### Your task
Please print the lines below unchanged, from the one containing "scientific name: Cyperus melas" through the one containing "genus: Coniogramme".

### Extracted records

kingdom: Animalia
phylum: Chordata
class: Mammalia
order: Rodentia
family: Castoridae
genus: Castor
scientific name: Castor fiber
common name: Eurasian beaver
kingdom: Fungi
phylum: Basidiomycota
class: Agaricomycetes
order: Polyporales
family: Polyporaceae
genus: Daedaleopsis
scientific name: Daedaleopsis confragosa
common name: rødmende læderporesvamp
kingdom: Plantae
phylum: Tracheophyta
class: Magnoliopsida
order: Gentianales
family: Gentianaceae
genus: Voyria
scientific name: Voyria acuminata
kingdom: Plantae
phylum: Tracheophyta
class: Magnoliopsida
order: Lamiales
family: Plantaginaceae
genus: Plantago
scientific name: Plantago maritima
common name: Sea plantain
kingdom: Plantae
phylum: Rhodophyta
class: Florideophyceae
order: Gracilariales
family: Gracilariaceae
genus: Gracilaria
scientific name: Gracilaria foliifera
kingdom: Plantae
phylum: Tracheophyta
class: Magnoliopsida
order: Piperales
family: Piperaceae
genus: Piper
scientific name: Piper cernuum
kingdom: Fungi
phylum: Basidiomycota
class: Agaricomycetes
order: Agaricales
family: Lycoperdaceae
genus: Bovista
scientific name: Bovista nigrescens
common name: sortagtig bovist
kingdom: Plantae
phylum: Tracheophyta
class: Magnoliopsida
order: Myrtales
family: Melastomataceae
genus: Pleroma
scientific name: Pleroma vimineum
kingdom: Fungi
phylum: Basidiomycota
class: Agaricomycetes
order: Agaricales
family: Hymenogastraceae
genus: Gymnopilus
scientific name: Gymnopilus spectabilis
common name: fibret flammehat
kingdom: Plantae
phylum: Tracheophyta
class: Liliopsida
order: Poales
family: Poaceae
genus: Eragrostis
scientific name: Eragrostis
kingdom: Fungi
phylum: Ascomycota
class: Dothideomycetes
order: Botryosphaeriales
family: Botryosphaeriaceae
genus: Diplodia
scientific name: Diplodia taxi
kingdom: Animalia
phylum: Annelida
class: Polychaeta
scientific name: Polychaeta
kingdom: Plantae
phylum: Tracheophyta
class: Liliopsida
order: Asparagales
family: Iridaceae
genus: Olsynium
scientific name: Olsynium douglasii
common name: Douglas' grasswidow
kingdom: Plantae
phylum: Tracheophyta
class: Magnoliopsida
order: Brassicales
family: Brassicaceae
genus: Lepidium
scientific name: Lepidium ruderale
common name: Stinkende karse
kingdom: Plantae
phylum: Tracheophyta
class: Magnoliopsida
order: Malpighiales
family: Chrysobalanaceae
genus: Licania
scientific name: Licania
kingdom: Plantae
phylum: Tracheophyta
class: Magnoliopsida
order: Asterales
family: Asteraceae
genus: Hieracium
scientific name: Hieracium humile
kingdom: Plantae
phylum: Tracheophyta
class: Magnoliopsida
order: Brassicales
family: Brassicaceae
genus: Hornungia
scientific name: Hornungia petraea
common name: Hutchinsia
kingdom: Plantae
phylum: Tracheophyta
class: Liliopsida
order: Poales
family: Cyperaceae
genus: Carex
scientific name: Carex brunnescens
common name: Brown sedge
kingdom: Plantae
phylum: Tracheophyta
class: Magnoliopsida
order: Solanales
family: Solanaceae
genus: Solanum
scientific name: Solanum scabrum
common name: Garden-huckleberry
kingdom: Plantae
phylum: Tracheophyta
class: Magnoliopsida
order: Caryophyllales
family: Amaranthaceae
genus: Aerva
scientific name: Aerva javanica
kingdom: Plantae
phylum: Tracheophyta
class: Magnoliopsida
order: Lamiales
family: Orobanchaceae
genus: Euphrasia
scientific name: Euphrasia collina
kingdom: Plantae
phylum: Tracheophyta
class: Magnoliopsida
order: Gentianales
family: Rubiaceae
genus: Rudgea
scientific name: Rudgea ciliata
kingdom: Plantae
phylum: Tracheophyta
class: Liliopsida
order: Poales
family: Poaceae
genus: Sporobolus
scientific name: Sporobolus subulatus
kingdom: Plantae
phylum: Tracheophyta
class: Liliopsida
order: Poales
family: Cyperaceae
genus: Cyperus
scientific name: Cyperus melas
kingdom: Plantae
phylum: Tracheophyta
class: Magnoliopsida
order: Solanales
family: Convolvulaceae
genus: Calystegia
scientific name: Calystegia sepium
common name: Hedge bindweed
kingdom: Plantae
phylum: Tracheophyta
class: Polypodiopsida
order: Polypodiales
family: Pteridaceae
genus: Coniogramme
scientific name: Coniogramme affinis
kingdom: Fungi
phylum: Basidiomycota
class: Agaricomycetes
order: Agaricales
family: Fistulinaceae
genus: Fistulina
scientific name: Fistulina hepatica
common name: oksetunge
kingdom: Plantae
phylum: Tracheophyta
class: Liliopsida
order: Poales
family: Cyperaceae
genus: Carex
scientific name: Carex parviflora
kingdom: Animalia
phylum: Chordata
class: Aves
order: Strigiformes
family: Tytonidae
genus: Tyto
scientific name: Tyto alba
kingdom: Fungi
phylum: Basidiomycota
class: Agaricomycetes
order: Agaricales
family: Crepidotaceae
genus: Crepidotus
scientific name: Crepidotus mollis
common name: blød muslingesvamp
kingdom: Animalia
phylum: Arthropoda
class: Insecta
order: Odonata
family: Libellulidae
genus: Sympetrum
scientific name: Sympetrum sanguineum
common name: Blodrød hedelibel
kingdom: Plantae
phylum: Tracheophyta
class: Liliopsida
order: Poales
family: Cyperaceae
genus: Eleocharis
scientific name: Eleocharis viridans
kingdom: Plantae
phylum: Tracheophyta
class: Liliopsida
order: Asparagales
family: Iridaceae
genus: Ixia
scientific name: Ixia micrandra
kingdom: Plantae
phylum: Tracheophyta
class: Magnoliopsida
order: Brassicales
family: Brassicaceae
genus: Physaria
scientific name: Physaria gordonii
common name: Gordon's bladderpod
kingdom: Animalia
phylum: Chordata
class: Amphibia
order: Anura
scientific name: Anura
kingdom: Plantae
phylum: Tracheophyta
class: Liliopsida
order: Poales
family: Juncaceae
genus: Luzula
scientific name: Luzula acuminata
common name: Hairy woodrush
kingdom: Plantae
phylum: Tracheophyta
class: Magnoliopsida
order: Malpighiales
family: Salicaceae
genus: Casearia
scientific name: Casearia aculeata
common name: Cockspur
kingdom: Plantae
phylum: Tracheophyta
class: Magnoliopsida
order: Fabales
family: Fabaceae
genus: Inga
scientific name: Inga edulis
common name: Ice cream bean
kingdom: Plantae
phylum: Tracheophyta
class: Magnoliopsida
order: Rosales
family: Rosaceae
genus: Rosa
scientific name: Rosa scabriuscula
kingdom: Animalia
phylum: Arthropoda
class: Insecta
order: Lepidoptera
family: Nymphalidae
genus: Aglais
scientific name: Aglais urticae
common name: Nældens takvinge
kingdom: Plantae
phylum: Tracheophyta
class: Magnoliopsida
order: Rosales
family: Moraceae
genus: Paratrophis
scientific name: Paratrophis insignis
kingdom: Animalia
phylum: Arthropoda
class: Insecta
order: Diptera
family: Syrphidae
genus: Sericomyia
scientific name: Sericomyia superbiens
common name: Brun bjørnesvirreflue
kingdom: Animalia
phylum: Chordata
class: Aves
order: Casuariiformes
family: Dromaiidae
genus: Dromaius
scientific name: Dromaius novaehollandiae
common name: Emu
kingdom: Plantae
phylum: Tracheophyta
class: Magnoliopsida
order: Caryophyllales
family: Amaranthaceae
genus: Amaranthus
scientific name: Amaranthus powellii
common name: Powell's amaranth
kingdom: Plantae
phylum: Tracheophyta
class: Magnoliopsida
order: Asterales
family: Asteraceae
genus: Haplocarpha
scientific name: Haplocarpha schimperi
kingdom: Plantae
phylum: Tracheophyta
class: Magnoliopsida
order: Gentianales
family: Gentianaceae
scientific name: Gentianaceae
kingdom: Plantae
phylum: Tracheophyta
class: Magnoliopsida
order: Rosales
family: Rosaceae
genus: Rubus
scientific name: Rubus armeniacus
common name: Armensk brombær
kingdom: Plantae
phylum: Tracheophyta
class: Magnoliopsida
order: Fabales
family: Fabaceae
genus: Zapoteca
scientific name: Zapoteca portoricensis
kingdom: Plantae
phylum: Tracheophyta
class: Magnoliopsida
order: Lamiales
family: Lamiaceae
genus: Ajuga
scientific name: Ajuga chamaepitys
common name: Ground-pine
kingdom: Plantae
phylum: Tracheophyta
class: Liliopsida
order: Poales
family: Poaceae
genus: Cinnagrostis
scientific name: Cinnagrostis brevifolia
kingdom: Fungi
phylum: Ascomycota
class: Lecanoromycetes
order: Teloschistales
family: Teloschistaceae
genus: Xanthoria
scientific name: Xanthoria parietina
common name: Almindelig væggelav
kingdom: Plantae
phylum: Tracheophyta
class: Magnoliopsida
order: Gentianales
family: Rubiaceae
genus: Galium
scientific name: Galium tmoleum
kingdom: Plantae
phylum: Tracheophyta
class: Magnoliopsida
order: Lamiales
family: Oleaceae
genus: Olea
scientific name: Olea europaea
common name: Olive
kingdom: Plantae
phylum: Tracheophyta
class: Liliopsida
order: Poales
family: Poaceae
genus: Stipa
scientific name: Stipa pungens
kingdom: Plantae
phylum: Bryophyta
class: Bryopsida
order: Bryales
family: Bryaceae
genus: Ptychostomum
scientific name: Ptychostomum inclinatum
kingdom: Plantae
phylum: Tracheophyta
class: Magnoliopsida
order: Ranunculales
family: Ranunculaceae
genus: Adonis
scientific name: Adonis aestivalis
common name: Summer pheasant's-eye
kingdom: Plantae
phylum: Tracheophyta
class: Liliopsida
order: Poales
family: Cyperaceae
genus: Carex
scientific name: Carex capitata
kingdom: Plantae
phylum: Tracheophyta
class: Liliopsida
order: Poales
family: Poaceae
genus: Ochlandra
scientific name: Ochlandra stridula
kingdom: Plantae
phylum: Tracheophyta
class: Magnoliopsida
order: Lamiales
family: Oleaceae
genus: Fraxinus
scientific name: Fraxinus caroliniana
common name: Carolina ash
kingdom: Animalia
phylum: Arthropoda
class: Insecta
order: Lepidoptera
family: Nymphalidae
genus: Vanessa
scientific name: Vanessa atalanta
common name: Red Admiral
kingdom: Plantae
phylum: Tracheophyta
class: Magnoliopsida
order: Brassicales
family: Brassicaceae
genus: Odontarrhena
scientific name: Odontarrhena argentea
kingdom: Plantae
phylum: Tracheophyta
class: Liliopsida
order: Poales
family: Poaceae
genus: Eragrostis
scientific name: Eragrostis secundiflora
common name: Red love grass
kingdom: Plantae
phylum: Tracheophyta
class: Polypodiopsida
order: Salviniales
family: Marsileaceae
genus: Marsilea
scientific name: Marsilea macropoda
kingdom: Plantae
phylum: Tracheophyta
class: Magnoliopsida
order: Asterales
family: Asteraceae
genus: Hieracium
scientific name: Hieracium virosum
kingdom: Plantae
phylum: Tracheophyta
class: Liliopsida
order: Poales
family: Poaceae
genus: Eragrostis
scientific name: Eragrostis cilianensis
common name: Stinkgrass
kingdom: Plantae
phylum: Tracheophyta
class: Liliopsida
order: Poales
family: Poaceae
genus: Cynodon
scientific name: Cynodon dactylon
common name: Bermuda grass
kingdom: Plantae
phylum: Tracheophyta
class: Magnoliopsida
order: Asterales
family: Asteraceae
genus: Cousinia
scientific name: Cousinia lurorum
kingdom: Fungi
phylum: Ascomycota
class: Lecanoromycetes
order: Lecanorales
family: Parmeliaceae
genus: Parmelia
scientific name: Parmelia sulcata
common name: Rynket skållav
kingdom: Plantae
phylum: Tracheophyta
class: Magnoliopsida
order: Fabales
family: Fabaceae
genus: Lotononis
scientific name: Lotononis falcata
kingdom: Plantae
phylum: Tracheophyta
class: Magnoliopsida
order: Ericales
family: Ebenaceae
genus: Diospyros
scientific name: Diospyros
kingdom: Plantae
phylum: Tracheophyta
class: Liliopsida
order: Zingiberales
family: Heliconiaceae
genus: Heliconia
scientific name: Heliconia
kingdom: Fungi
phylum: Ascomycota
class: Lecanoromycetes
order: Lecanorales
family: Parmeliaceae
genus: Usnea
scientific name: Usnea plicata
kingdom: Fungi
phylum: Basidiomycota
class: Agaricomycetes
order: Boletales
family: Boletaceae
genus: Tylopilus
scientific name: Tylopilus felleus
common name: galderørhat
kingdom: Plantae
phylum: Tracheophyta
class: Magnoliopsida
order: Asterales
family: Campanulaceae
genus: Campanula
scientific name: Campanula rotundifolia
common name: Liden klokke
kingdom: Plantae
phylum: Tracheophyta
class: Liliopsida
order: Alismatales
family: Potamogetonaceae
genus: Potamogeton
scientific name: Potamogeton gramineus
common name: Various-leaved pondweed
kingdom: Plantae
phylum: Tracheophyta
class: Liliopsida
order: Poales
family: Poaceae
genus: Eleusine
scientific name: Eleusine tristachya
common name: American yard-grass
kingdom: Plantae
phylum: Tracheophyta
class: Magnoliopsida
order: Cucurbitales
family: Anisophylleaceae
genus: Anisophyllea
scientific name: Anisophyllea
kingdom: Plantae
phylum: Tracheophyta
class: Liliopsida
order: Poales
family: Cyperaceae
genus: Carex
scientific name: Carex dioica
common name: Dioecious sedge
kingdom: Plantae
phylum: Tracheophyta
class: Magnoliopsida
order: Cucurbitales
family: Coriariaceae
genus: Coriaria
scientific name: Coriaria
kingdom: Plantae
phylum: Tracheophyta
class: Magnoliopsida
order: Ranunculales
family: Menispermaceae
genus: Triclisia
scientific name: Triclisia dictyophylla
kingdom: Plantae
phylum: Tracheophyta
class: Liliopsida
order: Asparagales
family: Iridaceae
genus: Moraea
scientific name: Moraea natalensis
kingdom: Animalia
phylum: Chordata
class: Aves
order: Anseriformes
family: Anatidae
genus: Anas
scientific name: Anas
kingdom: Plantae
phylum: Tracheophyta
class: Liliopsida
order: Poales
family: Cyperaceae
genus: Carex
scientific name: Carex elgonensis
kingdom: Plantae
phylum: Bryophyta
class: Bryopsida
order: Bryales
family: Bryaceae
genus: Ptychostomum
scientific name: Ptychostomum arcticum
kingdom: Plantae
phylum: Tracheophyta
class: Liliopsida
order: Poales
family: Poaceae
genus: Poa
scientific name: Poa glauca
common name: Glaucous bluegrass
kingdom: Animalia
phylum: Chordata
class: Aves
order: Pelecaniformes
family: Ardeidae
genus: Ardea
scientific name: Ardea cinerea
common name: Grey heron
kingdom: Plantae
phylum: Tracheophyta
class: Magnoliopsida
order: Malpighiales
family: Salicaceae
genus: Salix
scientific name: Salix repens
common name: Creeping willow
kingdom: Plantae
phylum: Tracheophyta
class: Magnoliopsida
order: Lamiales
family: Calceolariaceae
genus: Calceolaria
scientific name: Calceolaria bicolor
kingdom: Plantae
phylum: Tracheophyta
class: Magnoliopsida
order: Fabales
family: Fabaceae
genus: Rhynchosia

### Task output
scientific name: Cyperus melas
kingdom: Plantae
phylum: Tracheophyta
class: Magnoliopsida
order: Solanales
family: Convolvulaceae
genus: Calystegia
scientific name: Calystegia sepium
common name: Hedge bindweed
kingdom: Plantae
phylum: Tracheophyta
class: Polypodiopsida
order: Polypodiales
family: Pteridaceae
genus: Coniogramme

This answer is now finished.